### Questões de estudo
**A.** Extrai do texto sobre a Caixa Geral de Depósitos tudo o que vai desde "A Caixa Geral" até "mas outros ficaram.", sem qualquer alteração.
**B.** Com base no texto sobre a Caixa Geral de Depósitos, explica por que motivo Tiago Ravara Marques e Pedro Durão Leitão tiveram direito a indemnização. Responde em não mais de três frases.

### Documento de origem

__________________________________________________

A Caixa Geral de Depósitos pagou duas indemnizações pelo fim antecipado do mandato de dois administradores que fizeram parte da equipa do presidente que antecedeu Paulo Macedo. O valor ascendeu a cerca de 1,7 milhões de euros, segundo é revelado no relatório e contas de 2017 do banco público, agora revelado.

António Domingues demitiu-se no final de 2016, após a polémica sobre a divulgação das declarações de património dos administradores da Caixa. Alguns dos gestores que faziam parte da sua equipa demitiram-se com ele, mas outros ficaram.

Quando Paulo Macedo chegou à administração do banco não manteve todos os gestores que ficaram do anterior mandato. Tiago Ravara Marques e Pedro Durão Leitão foram destituídos do cargo de administradores a mais de dois anos do final do mandato, um afastamento que não pode ser justificado com justa causa, o que deu direito ao pagamento de indemnização.

__________________________________________________

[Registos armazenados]
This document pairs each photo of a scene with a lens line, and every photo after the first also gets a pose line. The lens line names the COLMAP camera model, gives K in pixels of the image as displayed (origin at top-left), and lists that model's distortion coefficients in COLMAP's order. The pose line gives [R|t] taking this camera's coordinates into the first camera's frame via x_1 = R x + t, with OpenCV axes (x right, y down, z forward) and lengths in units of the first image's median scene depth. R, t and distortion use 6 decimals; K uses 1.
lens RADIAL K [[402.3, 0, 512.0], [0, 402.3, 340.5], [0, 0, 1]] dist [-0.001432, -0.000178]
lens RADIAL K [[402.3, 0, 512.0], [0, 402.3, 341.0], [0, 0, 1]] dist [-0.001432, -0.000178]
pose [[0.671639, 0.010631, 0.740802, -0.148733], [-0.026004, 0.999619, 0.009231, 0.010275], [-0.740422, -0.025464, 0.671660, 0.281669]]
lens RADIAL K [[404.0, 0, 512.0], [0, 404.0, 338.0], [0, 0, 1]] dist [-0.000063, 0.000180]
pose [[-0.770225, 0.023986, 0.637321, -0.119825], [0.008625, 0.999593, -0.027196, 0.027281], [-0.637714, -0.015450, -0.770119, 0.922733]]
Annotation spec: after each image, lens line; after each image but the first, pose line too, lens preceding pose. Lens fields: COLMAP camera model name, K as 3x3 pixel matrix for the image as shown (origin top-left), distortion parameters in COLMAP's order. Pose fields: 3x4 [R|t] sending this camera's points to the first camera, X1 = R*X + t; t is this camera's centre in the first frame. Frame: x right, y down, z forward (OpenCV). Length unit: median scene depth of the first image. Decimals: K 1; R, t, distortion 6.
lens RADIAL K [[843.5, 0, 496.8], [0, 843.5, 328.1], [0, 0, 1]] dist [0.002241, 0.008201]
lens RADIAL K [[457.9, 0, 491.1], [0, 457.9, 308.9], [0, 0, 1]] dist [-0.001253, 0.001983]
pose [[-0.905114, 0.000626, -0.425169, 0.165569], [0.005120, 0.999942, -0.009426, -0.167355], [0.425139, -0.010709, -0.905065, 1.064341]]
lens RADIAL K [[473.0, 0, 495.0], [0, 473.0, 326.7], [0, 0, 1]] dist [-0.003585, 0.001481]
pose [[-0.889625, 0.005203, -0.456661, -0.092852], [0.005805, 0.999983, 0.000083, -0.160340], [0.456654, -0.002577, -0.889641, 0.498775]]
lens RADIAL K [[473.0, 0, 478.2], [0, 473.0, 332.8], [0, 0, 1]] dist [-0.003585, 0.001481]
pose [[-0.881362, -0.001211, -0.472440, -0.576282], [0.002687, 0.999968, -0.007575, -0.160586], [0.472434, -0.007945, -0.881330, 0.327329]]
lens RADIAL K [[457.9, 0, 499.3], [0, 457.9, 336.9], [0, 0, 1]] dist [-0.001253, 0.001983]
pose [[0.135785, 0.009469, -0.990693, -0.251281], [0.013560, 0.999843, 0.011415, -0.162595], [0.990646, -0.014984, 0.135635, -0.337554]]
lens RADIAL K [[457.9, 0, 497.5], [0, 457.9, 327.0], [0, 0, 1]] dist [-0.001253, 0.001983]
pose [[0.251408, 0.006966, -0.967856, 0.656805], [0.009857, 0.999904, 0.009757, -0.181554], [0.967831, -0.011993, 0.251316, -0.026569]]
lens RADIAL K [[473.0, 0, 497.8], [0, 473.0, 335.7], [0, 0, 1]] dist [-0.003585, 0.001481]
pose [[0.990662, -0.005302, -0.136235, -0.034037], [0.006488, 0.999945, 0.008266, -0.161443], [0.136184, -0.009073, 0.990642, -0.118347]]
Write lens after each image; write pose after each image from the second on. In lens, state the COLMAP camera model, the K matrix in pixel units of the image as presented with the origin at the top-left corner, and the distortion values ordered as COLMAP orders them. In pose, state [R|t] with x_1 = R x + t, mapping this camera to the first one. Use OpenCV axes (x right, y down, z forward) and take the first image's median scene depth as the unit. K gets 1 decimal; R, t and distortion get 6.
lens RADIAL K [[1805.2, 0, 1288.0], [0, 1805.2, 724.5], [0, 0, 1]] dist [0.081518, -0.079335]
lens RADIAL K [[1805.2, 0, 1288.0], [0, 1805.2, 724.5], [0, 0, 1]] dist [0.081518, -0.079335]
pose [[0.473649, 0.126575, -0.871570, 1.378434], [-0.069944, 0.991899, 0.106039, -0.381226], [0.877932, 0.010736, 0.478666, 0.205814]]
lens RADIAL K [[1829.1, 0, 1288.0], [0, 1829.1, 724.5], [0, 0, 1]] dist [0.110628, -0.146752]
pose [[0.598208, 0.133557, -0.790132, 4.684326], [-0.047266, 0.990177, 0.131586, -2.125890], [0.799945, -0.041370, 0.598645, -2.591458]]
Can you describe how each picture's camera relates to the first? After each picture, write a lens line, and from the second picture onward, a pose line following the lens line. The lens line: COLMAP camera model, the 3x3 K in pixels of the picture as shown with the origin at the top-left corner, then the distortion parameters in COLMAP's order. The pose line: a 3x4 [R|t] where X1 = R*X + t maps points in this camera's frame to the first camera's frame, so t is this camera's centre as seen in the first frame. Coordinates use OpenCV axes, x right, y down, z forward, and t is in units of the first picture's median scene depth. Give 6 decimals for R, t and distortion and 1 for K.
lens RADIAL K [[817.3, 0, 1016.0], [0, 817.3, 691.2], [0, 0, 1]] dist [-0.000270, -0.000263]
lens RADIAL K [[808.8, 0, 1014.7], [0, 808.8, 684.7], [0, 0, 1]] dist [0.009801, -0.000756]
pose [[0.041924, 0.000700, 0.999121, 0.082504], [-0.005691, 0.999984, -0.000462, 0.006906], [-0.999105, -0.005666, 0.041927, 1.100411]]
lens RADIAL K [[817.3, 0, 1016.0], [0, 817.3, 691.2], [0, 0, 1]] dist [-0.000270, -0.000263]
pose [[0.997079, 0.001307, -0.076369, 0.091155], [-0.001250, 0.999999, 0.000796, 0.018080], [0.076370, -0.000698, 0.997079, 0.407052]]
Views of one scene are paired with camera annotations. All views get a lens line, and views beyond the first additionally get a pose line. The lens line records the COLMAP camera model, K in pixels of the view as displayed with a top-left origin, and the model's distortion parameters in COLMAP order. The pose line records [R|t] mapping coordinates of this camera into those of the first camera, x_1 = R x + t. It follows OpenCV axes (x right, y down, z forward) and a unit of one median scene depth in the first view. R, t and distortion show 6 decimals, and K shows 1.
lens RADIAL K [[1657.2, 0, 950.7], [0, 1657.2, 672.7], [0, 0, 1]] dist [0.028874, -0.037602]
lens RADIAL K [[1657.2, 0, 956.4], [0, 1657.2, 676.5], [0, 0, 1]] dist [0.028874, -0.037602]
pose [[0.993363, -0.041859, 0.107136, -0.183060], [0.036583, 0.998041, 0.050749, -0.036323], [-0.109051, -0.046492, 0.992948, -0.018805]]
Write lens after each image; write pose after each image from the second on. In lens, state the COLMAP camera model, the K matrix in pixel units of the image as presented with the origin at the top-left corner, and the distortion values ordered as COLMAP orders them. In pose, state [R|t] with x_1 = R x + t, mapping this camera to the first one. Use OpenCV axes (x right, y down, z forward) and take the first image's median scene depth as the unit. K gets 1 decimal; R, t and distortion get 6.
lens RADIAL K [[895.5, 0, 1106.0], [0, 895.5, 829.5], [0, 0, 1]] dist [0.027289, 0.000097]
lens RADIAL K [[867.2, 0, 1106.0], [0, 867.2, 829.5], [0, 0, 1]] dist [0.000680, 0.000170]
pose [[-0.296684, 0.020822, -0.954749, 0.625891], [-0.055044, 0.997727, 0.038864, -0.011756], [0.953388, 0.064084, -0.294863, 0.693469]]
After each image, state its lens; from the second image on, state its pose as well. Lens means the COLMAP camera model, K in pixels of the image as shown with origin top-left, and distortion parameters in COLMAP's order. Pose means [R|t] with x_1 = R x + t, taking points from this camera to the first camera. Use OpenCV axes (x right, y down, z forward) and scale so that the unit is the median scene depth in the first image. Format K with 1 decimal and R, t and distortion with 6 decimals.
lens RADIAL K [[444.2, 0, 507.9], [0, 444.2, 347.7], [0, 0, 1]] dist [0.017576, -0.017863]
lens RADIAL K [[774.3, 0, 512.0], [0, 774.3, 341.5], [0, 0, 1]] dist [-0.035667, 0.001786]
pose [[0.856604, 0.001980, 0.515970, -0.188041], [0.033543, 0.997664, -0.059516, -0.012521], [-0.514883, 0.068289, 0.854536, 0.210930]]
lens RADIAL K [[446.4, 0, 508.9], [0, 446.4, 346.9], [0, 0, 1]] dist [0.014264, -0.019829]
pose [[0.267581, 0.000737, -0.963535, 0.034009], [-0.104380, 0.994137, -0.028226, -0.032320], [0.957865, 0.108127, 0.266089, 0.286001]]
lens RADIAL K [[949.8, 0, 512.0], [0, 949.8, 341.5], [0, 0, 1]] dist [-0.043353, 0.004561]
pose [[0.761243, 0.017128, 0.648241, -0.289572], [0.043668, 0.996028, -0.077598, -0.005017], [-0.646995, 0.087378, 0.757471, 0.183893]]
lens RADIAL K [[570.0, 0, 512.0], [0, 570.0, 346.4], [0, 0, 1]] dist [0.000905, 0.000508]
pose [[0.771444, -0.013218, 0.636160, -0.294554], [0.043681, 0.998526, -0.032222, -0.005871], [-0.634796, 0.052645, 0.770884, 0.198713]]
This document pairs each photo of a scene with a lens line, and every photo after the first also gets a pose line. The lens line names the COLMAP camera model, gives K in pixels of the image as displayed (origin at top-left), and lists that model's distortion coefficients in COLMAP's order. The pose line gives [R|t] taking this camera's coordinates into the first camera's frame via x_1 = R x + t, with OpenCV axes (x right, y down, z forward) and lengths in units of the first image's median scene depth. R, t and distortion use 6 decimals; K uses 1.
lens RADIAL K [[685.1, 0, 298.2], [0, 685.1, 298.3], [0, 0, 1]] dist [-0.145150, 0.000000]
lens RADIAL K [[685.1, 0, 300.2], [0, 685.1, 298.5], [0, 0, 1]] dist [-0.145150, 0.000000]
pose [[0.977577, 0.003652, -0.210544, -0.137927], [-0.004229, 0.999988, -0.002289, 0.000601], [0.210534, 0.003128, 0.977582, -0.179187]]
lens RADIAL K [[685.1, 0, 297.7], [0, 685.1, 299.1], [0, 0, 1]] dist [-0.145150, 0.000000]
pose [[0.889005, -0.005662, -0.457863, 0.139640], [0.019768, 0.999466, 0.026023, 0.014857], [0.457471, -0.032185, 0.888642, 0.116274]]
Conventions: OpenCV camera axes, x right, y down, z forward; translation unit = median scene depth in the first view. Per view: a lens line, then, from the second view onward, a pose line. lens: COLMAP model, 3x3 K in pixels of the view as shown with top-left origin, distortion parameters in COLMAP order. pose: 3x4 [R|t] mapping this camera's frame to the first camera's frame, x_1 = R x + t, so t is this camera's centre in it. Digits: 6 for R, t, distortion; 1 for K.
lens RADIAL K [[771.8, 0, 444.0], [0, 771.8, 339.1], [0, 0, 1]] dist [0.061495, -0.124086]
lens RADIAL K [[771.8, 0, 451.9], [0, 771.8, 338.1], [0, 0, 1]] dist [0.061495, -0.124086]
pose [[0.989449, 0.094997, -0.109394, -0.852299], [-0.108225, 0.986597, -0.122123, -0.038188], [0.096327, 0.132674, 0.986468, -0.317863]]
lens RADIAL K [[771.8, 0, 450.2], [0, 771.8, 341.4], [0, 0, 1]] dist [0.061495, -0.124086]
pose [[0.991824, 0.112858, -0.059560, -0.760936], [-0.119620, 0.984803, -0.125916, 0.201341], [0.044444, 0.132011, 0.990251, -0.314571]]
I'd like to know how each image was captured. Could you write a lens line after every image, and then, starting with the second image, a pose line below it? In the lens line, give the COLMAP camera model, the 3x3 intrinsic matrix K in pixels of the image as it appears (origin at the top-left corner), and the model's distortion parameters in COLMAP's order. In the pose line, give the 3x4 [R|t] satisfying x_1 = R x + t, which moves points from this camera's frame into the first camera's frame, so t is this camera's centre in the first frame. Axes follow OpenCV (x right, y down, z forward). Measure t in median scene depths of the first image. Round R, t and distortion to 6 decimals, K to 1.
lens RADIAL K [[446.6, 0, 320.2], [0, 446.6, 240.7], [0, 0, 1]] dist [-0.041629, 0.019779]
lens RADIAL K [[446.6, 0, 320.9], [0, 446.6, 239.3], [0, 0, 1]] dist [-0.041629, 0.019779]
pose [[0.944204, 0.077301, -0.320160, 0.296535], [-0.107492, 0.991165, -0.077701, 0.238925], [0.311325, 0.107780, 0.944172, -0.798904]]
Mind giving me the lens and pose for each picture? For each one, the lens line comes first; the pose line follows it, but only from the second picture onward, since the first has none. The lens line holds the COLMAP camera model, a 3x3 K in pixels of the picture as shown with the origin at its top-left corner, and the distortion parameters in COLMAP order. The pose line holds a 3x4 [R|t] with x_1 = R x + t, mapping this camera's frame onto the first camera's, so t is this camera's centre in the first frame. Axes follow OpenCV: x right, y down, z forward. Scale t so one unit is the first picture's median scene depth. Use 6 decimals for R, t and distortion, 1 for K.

__________________________________________________

### Respostas escritas
**A.**
A Caixa Geral de Depósitos pagou duas indemnizações pelo fim antecipado do mandato de dois administradores que fizeram parte da equipa do presidente que antecedeu Paulo Macedo. O valor ascendeu a cerca de 1,7 milhões de euros, segundo é revelado no relatório e contas de 2017 do banco público, agora revelado.

António Domingues demitiu-se no final de 2016, após a polémica sobre a divulgação das declarações de património dos administradores da Caixa. Alguns dos gestores que faziam parte da sua equipa demitiram-se com ele, mas outros ficaram.

**B.** Tiago Ravara Marques e Pedro Durão Leitão foram destituídos do cargo de administradores a mais de dois anos do final do mandato. Esse afastamento não podia ser justificado com justa causa, o que lhes deu direito ao pagamento de indemnização.